К счастью – или, наоборот, к несчастью – колючей ленты не хватило на то, чтобы обнести ею ворота. Мы компенсировали это большим количеством вооруженных людей, но этот факт вряд ли мог остановить меня. На секунду я задержался на изгороди – относительно безопасный приют нормальности с одной стороны, безумное, чудовищное и бессмертное воплощение всего порочного и мерзкого – с другой.
– Я сейчас позову маму! – выкрикнул Тревис в надежде, что эта старая угроза вырвет меня из когтей одержимости.
Как бы не так.
Если бы не холодные и острые навершия решетки, грозившие пронзить мои любимые неназываемые органы, я мог бы задержаться там и подольше. Однако я слез вниз. Когда я зашагал по полю, часовой швырнул сквозь решетку небольшой «Смит-Вессон» тридцать восьмого калибра.
– Возьми это, – умоляюще прокричал он.
– Не думаю, что от этого будет какой-то прок, – сказал я и уставился прямо ему в глаза, все еще надеясь, что он найдет какой-нибудь способ остановить меня.

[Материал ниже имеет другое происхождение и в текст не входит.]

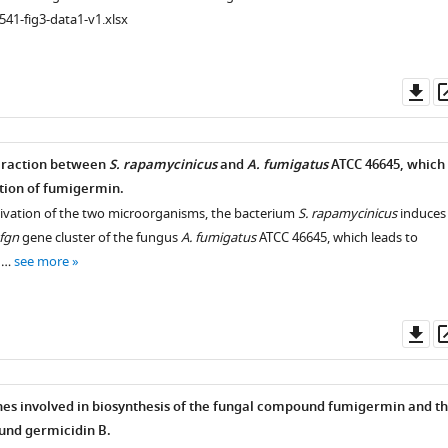
541-fig3-data1-v1.xlsx
Do
as
teraction between
S. rapamycinicus
and
A. fumigatus
ATCC 46645, which
ction of fumigermin.
tivation of the two microorganisms, the bacterium
S. rapamycinicus
induces
fgn
gene cluster of the fungus
A. fumigatus
ATCC 46645, which leads to
e …
see more
Do
as
es involved in biosynthesis of the fungal compound fumigermin and t
und germicidin B.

Чертовы предательские ноги – еще никогда ни одна из частей тела настолько не подводила меня… не считая того случая в колледже (но это совсем другая история). Я медленно, тяжело пошагал к зомби-деве. Она наконец-то опустила руку. От улыбки, появившейся на ее лице, каждый волосок на моем теле встал дыбом. Я выглядел так, словно в меня ударила молния. Нельзя сказать, что страх прокрался в мою душу, нет, он властвовал там безраздельно. Она не принадлежала этому миру, по крайней мере, его надземной части.